Understanding Testicular Cancer

April is Testicular Cancer Awareness Month. Testicular cancer can affect anyone who has testicles, including men, transgender (trans) women and people assigned male at birth.

The testicles are the 2 oval-shaped male sex organs that sit inside the scrotum on either side of the penis. The testicles are an important part of the male reproductive system because they produce sperm and the hormone testosterone, which plays a major role in male sexual development.

In the UK, around 2,300 people are diagnosed with testicular cancer each year – that’s more than six each day. Those in their early 30s are the most likely to get it, and it becomes less common as people get older.


What to look for?

You should check regularly for any changes to your testicles. The ideal time to check is just after a warm bath or shower: hold your scrotum in the palm of your hand and check each testicle by rolling it between the thumb and fingers.

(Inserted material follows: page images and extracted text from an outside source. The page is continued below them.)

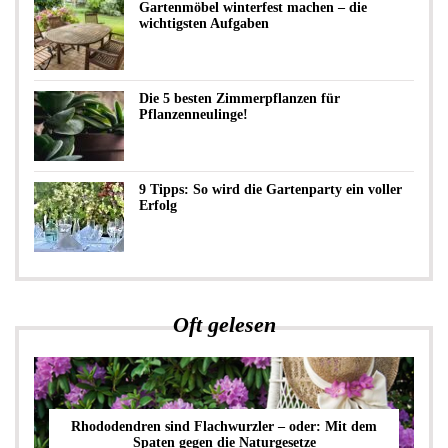
Gartenmöbel winterfest machen – die
wichtigsten Aufgaben
Die 5 besten Zimmerpflanzen für
Pflanzenneulinge!
9 Tipps: So wird die Gartenparty ein voller
Erfolg
Oft gelesen
Rhododendren sind Flachwurzler – oder: Mit dem
Spaten gegen die Naturgesetze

The early signs of testicular cancer are easy to spot. Look out for one or more of the following:

  • A lump (which might be painless);
  • Increased size;
  • Hardness;
  • Pain or heaviness in the ball sack.

Along with these, some men also get hot sweats, tender nipples, breathlessness, a heavy scrotum, or pain in their groin, back or belly. These symptoms are usually a sign of infection, inflammation, fluid build-up (hydrocele) or damage, but you should get them checked to be safe. Many cases of testicular cancer can be cured if treated early so it is important to check regularly and don’t delay seeking GP advice.


Seeking support

A report from Bupa states that a quarter of men delay seeking help for health concerns, with 1 in 10 admitting to deliberately missing or delaying a cancer screening. Screenings can be lifesaving, which is why it’s essential that men address any symptoms that they are concerned about.  All the same, mental health is still something men tend to ignore, and like physical conditions, the sooner you get help, the easier the condition may be to treat.

There’s no shame in seeking help – it’s the proactive and sensible thing to do. Not only will it help you get back to being you, but it’ll also benefit your friends, family and everyone around you. Don’t suffer in silence.





Please note: ‘Men’ or ‘Male’ in the context of our article may include men, trans women, people who are non-binary who were assigned male at birth and cis gender men; and ‘women’ may include women, trans men, people who are non-binary who were assigned female at birth and cis gender women.